Return each line of the data below unchanged, in the same order.
BEGIN
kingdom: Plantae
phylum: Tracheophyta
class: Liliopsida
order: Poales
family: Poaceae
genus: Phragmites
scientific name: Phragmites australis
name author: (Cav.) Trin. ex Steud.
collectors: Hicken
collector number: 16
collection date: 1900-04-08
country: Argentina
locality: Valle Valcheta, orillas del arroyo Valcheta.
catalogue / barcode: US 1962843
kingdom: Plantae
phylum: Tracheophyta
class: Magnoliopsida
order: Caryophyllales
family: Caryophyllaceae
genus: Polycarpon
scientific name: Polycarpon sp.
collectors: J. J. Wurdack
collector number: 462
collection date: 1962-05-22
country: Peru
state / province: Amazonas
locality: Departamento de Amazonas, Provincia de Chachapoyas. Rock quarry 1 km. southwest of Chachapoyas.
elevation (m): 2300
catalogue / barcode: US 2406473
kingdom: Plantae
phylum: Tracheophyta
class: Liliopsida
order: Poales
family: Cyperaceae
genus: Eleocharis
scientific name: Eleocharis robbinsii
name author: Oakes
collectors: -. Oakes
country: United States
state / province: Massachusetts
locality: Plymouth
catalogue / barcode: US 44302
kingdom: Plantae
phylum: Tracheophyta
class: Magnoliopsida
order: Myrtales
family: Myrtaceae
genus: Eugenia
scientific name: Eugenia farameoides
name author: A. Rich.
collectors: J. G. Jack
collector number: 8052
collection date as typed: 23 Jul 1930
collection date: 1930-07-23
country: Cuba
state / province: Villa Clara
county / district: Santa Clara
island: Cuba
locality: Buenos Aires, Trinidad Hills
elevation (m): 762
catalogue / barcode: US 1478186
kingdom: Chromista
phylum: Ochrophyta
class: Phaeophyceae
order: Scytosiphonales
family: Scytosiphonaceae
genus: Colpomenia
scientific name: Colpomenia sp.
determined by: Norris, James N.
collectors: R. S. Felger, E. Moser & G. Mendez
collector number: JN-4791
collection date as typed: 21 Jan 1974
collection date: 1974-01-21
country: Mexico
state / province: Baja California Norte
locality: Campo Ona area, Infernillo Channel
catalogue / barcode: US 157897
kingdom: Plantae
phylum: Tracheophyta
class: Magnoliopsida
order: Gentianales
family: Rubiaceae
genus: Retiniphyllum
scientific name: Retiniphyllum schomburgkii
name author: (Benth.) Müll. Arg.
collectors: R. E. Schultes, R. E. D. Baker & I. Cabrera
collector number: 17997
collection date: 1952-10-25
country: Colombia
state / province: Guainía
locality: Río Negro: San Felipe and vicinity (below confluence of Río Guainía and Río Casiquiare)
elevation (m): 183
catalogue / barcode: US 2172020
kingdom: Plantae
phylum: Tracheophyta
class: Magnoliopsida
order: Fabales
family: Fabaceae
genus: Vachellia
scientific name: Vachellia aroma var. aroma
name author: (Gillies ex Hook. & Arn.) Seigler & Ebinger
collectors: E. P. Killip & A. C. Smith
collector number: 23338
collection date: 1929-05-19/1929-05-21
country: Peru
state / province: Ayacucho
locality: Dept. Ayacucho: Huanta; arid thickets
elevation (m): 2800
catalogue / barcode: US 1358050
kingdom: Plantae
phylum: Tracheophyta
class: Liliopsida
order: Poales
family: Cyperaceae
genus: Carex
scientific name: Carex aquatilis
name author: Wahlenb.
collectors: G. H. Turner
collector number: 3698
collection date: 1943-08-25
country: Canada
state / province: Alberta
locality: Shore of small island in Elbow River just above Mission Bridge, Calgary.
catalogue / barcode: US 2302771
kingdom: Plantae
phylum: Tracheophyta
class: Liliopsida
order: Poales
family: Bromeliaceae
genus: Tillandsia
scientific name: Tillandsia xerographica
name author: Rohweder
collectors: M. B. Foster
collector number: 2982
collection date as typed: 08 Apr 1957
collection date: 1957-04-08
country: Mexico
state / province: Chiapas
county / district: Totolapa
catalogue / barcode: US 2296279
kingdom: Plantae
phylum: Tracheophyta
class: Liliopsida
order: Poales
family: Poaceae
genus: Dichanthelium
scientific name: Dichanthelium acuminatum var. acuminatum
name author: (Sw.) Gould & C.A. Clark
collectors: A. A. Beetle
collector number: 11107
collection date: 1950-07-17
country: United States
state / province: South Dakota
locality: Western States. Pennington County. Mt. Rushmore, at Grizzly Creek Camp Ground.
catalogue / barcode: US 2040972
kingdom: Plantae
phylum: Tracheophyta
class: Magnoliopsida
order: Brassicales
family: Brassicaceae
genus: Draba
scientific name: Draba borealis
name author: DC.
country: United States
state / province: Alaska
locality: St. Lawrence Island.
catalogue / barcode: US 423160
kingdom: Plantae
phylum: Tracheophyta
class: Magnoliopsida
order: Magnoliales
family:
END
**FULL RESPONSE:**
kingdom: Plantae
phylum: Tracheophyta
class: Liliopsida
order: Poales
family: Poaceae
genus: Phragmites
scientific name: Phragmites australis
name author: (Cav.) Trin. ex Steud.
collectors: Hicken
collector number: 16
collection date: 1900-04-08
country: Argentina
locality: Valle Valcheta, orillas del arroyo Valcheta.
catalogue / barcode: US 1962843
kingdom: Plantae
phylum: Tracheophyta
class: Magnoliopsida
order: Caryophyllales
family: Caryophyllaceae
genus: Polycarpon
scientific name: Polycarpon sp.
collectors: J. J. Wurdack
collector number: 462
collection date: 1962-05-22
country: Peru
state / province: Amazonas
locality: Departamento de Amazonas, Provincia de Chachapoyas. Rock quarry 1 km. southwest of Chachapoyas.
elevation (m): 2300
catalogue / barcode: US 2406473
kingdom: Plantae
phylum: Tracheophyta
class: Liliopsida
order: Poales
family: Cyperaceae
genus: Eleocharis
scientific name: Eleocharis robbinsii
name author: Oakes
collectors: -. Oakes
country: United States
state / province: Massachusetts
locality: Plymouth
catalogue / barcode: US 44302
kingdom: Plantae
phylum: Tracheophyta
class: Magnoliopsida
order: Myrtales
family: Myrtaceae
genus: Eugenia
scientific name: Eugenia farameoides
name author: A. Rich.
collectors: J. G. Jack
collector number: 8052
collection date as typed: 23 Jul 1930
collection date: 1930-07-23
country: Cuba
state / province: Villa Clara
county / district: Santa Clara
island: Cuba
locality: Buenos Aires, Trinidad Hills
elevation (m): 762
catalogue / barcode: US 1478186
kingdom: Chromista
phylum: Ochrophyta
class: Phaeophyceae
order: Scytosiphonales
family: Scytosiphonaceae
genus: Colpomenia
scientific name: Colpomenia sp.
determined by: Norris, James N.
collectors: R. S. Felger, E. Moser & G. Mendez
collector number: JN-4791
collection date as typed: 21 Jan 1974
collection date: 1974-01-21
country: Mexico
state / province: Baja California Norte
locality: Campo Ona area, Infernillo Channel
catalogue / barcode: US 157897
kingdom: Plantae
phylum: Tracheophyta
class: Magnoliopsida
order: Gentianales
family: Rubiaceae
genus: Retiniphyllum
scientific name: Retiniphyllum schomburgkii
name author: (Benth.) Müll. Arg.
collectors: R. E. Schultes, R. E. D. Baker & I. Cabrera
collector number: 17997
collection date: 1952-10-25
country: Colombia
state / province: Guainía
locality: Río Negro: San Felipe and vicinity (below confluence of Río Guainía and Río Casiquiare)
elevation (m): 183
catalogue / barcode: US 2172020
kingdom: Plantae
phylum: Tracheophyta
class: Magnoliopsida
order: Fabales
family: Fabaceae
genus: Vachellia
scientific name: Vachellia aroma var. aroma
name author: (Gillies ex Hook. & Arn.) Seigler & Ebinger
collectors: E. P. Killip & A. C. Smith
collector number: 23338
collection date: 1929-05-19/1929-05-21
country: Peru
state / province: Ayacucho
locality: Dept. Ayacucho: Huanta; arid thickets
elevation (m): 2800
catalogue / barcode: US 1358050
kingdom: Plantae
phylum: Tracheophyta
class: Liliopsida
order: Poales
family: Cyperaceae
genus: Carex
scientific name: Carex aquatilis
name author: Wahlenb.
collectors: G. H. Turner
collector number: 3698
collection date: 1943-08-25
country: Canada
state / province: Alberta
locality: Shore of small island in Elbow River just above Mission Bridge, Calgary.
catalogue / barcode: US 2302771
kingdom: Plantae
phylum: Tracheophyta
class: Liliopsida
order: Poales
family: Bromeliaceae
genus: Tillandsia
scientific name: Tillandsia xerographica
name author: Rohweder
collectors: M. B. Foster
collector number: 2982
collection date as typed: 08 Apr 1957
collection date: 1957-04-08
country: Mexico
state / province: Chiapas
county / district: Totolapa
catalogue / barcode: US 2296279
kingdom: Plantae
phylum: Tracheophyta
class: Liliopsida
order: Poales
family: Poaceae
genus: Dichanthelium
scientific name: Dichanthelium acuminatum var. acuminatum
name author: (Sw.) Gould & C.A. Clark
collectors: A. A. Beetle
collector number: 11107
collection date: 1950-07-17
country: United States
state / province: South Dakota
locality: Western States. Pennington County. Mt. Rushmore, at Grizzly Creek Camp Ground.
catalogue / barcode: US 2040972
kingdom: Plantae
phylum: Tracheophyta
class: Magnoliopsida
order: Brassicales
family: Brassicaceae
genus: Draba
scientific name: Draba borealis
name author: DC.
country: United States
state / province: Alaska
locality: St. Lawrence Island.
catalogue / barcode: US 423160
kingdom: Plantae
phylum: Tracheophyta
class: Magnoliopsida
order: Magnoliales
family:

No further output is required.